"I’ll have that brand on enough beef to feed the whole country. Good beef for hungry people. Beef to make them strong, to make them grow."
--John Wayne in Red River (1948)
The Economist doesn't do film reviews, but after watching Red River again for the first time in years, I think they should.
If they can publish such amusing obituaries, I'm sure they could round up someone to write irreverant, insightful, and interesting pieces about the role of economics in film. And funny, of course.
Red River's emotional core is the competition and love between fathers and sons. This pair (John Wayne and Montgomery Clift) has different kinds of masculinity--the actors are perfectly cast to show that--and different ways of getting the meat to market, literally. Wayne is a brute whom men fear, an old-fashioned model of manhood who takes what he wants. Clift is more democratic--his men follow him because they like and respect him. He has a gun, of course, but he doesn't use it except in a game of compare and contrast with his fellow cowboy Cherry Valence (John Ireland, above).

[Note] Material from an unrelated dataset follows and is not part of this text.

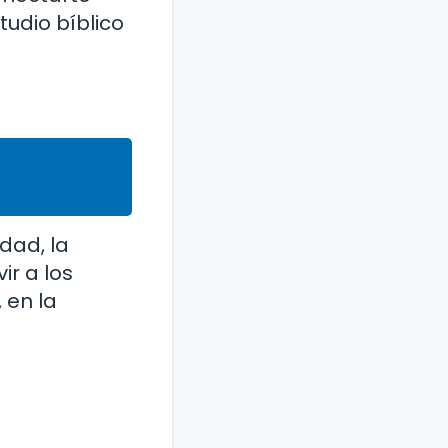
tudio bíblico
dad, la
ir a los
 en la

This post-World War II film suggests that while the nation needed brute force to tame it, a modern nation needs a more flexible, diplomatic touch... Could it have been subtle propaganda for the new United Nations? The Marshall Plan? I have no clue.
It would take someone who knew economic history--and film history--and who had a sense of humor to write this column well. Does such a person exist?
I think it's a great idea, anyway, which I'm throwing out there.
I watched Picnic again too, and noted the grain elevators, serviced by the railroad William Holden rides into town on--and then out again.
That film is more about sex as a commodity than grain, but it's all tied together. The mother tries to convince her daughter Madge (Kim Novak) to use her sexuality--her only marketable skill--to get her rich boyfriend, whose family owns the granaries, to propose to her.
But Madge wants to be a free agent, and is attracted to the Holden character, who is an economic loser, but physically quite a towering pillar himself...
Now that I've launched into this idea about economics and film, it occurs to me I should google it. And I find a course
Economics in Popular Film offered at Mt. Holyoke College.
And, hey! the same prof offers (or offered in 2006, anyway) The Politico-Cultural Economic Analysis of Star Trek.
The course description doesn't promise witty, irreverant material for my proposed column, though:
"This course introduces students to political economy, post-structuralist methodology, and the application of economic theory to an important body of cultural artifacts [Star Trek]."
But maybe if you shake it out vigorously, something amusing would fall out?